=== Begin Enclosure ===
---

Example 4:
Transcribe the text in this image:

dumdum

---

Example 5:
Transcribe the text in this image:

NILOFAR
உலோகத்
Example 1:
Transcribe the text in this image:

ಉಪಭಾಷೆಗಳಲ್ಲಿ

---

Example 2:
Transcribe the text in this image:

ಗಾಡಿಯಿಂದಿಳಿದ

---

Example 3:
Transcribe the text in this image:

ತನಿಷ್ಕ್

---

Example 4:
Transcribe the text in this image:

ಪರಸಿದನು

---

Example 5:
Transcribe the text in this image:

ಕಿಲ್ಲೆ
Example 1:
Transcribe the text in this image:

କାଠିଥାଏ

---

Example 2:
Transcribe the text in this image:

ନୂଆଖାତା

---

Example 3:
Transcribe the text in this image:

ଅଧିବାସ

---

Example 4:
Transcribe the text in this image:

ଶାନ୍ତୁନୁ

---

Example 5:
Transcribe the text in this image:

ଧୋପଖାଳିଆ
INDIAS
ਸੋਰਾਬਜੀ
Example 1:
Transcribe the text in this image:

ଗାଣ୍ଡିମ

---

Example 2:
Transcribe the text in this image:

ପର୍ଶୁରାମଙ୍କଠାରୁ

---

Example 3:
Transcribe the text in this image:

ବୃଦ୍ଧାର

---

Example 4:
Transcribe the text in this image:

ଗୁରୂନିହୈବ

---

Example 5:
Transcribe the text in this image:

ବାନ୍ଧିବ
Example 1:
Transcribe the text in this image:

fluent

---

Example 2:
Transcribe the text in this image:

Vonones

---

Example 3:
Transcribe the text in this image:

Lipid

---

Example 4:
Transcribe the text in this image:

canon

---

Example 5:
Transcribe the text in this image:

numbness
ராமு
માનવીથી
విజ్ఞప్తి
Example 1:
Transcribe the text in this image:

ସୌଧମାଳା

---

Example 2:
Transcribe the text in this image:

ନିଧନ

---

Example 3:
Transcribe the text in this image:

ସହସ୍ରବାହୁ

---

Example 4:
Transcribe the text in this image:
=== End Enclosure ===
**WHAT THE TASK ASKS**: The whole listing above should be output again exactly.

**RESPONSE BELOW**:
---

Example 4:
Transcribe the text in this image:

dumdum

---

Example 5:
Transcribe the text in this image:

NILOFAR
உலோகத்
Example 1:
Transcribe the text in this image:

ಉಪಭಾಷೆಗಳಲ್ಲಿ

---

Example 2:
Transcribe the text in this image:

ಗಾಡಿಯಿಂದಿಳಿದ

---

Example 3:
Transcribe the text in this image:

ತನಿಷ್ಕ್

---

Example 4:
Transcribe the text in this image:

ಪರಸಿದನು

---

Example 5:
Transcribe the text in this image:

ಕಿಲ್ಲೆ
Example 1:
Transcribe the text in this image:

କାଠିଥାଏ

---

Example 2:
Transcribe the text in this image:

ନୂଆଖାତା

---

Example 3:
Transcribe the text in this image:

ଅଧିବାସ

---

Example 4:
Transcribe the text in this image:

ଶାନ୍ତୁନୁ

---

Example 5:
Transcribe the text in this image:

ଧୋପଖାଳିଆ
INDIAS
ਸੋਰਾਬਜੀ
Example 1:
Transcribe the text in this image:

ଗାଣ୍ଡିମ

---

Example 2:
Transcribe the text in this image:

ପର୍ଶୁରାମଙ୍କଠାରୁ

---

Example 3:
Transcribe the text in this image:

ବୃଦ୍ଧାର

---

Example 4:
Transcribe the text in this image:

ଗୁରୂନିହୈବ

---

Example 5:
Transcribe the text in this image:

ବାନ୍ଧିବ
Example 1:
Transcribe the text in this image:

fluent

---

Example 2:
Transcribe the text in this image:

Vonones

---

Example 3:
Transcribe the text in this image:

Lipid

---

Example 4:
Transcribe the text in this image:

canon

---

Example 5:
Transcribe the text in this image:

numbness
ராமு
માનવીથી
విజ్ఞప్తి
Example 1:
Transcribe the text in this image:

ସୌଧମାଳା

---

Example 2:
Transcribe the text in this image:

ନିଧନ

---

Example 3:
Transcribe the text in this image:

ସହସ୍ରବାହୁ

---

Example 4:
Transcribe the text in this image:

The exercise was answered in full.